Sepeda mengajarkanku banyak pelajaran yang berharga: belajar renda hati, belajar siap sedia, belajar setia, belajar mengendaliakn diri, belajar berorganisasi, belajar menyeimbangka pikiran dan perasaan, dan belajar tentang kesederhanaan.
Sepeda adalah kendaraan sederhana namun dapat dipakai di jalan mana dana apa saja: di jalan setapak bagi yang lihai, gang-gang kecil maaupun jalan besar, jalan berlubang maupun butas, dan jalan sepi maupun ramai oleh kendaraan. Singkatnya sepeda bisa menerobos jalan mana saja.
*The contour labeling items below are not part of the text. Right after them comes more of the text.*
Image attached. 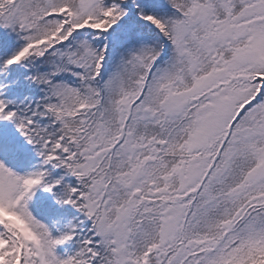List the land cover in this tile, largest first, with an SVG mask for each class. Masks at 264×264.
Wrapping results in <instances>:
<instances>
[{
  "label": "snow or ice",
  "instance_id": "6c2138e0",
  "mask_svg": "<svg viewBox=\"0 0 264 264\" xmlns=\"http://www.w3.org/2000/svg\"><path fill=\"white\" fill-rule=\"evenodd\" d=\"M0 264H264V0H0Z\"/></svg>",
  "mask_w": 264,
  "mask_h": 264
}]
</instances>
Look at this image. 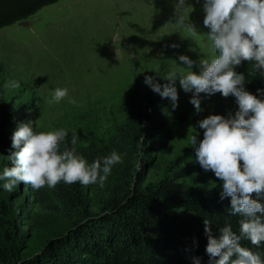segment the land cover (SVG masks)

Dan lagi-lagi, sepeda mengajarkanku untuk lebih menikmati proses daripada mengejar target dan menjauhi kebiasaan hidup yang instan.
Nampaknya lembaga atau kongregasi bruder MTB menerapkan kebiasaan bersepada bagi para calonya secara turun-temurun dan masih tetap exist hingga sekarang karena bersepada adalah symbol kesederhanaan yang serat akan makna dan perjuangan hidup. Begitu pun dengan lembaga hidup bakti lain yang menerapkan kebiasaan yang sama, yaitu bersepeda bagi para calonya yang pernah saya jumpai waktu KUBINA dan KGN, sebut saja nama lembaga atau terekat mereka: untuk tarekat suster (CB, SJD, OP, AK, PMY, PI, MASF, ADM, dan RMI) bagi tareka atau Ordo bruder maupun imam (OFM, OMI, MSC, SX, MTB, CSA, dan FICP) yang mengadakan kegiatan KUBINA untuk para calonya. Pada waktu itu kebanyakan dari kami angkatan KUBINA tahun 2019 masih pada tahap Postulan dan kini telah memasuki tahap pembinaan lanjutan yaitu Novis II dan ada yang mulai menempuh pendidikan di bangku perkulaiahan bagi tarekat imam sehingga kami jarang untuk berjumpa dan berbagi kisah apalagi situasi pagebluk sekarang ini, namun pengalaman itu merupakan bekal bagi kami dalam menapaki panggilan kami masin-masing terutama dalam menghayati ke tiga nasehat Injil yaitu: Kemurnian, Kemiskinan, dan Ketaatan dengan Yesus sebaga model utama pengahayatan ke tiga nasehat itu. Tentunya bukan hal yang mudah untuk di hayati namun membutuhkan perjuangan terus-menerus dalam menghayatinya apalagi di zaman sekarang yang banyak menghidangkan tawaran-tawaran yang mengiurkan, namun sepeda telah mengajarkan sikap perjuangan, maka berjuanglah seperti sepeda yang sederhana dan percaya simpliciter et convidenter bahwa tiada perjuangan yang sia-sia.